WHAT YOU SHOULD DO:
Working from the records below, repeat exactly the lines starting at the line that contains "drėgnoje vietoje. Idealus" and ending at the line that contains "l'entorn de l'avinguda Catalunya", inclusive.

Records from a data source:

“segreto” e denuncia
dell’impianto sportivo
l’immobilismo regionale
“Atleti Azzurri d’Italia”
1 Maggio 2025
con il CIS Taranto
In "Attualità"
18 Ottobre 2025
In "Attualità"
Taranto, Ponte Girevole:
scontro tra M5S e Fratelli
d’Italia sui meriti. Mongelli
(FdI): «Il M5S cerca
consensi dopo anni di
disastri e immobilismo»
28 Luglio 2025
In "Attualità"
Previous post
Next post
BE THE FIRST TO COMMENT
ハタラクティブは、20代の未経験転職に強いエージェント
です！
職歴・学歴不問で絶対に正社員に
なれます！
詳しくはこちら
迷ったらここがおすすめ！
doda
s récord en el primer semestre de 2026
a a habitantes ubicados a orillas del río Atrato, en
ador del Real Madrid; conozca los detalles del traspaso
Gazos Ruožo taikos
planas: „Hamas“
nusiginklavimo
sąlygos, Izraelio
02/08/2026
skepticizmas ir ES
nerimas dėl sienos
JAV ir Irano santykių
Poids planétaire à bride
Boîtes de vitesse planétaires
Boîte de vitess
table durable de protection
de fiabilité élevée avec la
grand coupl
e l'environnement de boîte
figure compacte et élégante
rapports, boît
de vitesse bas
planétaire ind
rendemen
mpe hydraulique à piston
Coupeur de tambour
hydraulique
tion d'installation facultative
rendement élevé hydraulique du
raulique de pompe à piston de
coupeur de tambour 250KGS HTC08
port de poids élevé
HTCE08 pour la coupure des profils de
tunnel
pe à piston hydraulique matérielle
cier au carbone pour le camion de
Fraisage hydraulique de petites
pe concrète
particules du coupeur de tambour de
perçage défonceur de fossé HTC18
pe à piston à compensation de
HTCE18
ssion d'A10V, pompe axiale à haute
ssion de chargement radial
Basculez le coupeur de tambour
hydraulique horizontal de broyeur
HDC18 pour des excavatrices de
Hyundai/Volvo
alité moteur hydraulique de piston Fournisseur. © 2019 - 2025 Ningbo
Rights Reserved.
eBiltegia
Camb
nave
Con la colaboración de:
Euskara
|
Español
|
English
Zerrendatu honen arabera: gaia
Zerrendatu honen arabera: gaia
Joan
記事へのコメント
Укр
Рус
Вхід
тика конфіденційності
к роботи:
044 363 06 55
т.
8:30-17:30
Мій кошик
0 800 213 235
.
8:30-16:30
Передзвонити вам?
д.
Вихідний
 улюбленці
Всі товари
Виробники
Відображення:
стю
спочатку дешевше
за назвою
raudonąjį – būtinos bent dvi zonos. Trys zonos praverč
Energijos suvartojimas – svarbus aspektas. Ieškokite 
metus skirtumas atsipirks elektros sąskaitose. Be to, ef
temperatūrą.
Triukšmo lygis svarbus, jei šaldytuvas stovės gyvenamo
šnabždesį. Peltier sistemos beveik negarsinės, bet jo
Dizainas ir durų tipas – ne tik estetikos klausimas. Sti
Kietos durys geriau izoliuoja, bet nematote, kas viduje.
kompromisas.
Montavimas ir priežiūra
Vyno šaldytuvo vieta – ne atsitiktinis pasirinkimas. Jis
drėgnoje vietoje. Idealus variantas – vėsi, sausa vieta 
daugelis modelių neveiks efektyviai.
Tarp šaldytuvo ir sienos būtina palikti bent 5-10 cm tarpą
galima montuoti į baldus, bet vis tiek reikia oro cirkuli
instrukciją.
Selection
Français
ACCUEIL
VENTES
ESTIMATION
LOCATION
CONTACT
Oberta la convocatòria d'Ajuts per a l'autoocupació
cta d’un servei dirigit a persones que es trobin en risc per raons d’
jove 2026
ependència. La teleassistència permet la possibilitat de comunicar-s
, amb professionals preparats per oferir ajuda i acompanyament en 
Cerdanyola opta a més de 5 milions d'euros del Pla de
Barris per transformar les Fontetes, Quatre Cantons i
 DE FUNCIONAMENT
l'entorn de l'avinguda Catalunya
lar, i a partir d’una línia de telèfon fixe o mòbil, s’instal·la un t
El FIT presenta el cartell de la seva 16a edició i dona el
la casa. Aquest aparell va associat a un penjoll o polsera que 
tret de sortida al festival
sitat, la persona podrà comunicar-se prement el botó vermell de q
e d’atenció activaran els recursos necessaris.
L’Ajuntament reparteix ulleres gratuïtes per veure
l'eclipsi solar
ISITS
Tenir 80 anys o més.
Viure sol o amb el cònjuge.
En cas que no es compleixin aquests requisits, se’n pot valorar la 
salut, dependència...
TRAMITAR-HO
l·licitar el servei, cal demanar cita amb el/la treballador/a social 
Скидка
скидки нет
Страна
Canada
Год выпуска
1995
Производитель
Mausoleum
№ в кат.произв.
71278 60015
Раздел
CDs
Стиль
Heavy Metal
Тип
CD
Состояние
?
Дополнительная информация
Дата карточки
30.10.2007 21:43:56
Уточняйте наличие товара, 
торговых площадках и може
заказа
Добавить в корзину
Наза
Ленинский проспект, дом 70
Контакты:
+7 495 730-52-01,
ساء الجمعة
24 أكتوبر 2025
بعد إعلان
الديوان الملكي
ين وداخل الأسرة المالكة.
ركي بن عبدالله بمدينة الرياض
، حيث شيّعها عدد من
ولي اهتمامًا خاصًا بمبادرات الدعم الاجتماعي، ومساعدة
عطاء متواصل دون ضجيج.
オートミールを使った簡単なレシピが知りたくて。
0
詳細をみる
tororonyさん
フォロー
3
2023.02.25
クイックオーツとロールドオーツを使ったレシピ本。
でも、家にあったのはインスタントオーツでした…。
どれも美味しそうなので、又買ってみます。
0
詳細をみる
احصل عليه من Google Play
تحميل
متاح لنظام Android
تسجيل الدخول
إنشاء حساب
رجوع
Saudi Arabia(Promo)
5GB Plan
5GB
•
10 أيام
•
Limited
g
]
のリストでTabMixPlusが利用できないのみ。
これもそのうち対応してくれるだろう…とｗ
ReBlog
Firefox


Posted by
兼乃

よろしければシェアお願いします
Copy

PROBLEM SOLUTION:
drėgnoje vietoje. Idealus variantas – vėsi, sausa vieta 
daugelis modelių neveiks efektyviai.
Tarp šaldytuvo ir sienos būtina palikti bent 5-10 cm tarpą
galima montuoti į baldus, bet vis tiek reikia oro cirkuli
instrukciją.
Selection
Français
ACCUEIL
VENTES
ESTIMATION
LOCATION
CONTACT
Oberta la convocatòria d'Ajuts per a l'autoocupació
cta d’un servei dirigit a persones que es trobin en risc per raons d’
jove 2026
ependència. La teleassistència permet la possibilitat de comunicar-s
, amb professionals preparats per oferir ajuda i acompanyament en 
Cerdanyola opta a més de 5 milions d'euros del Pla de
Barris per transformar les Fontetes, Quatre Cantons i
 DE FUNCIONAMENT
l'entorn de l'avinguda Catalunya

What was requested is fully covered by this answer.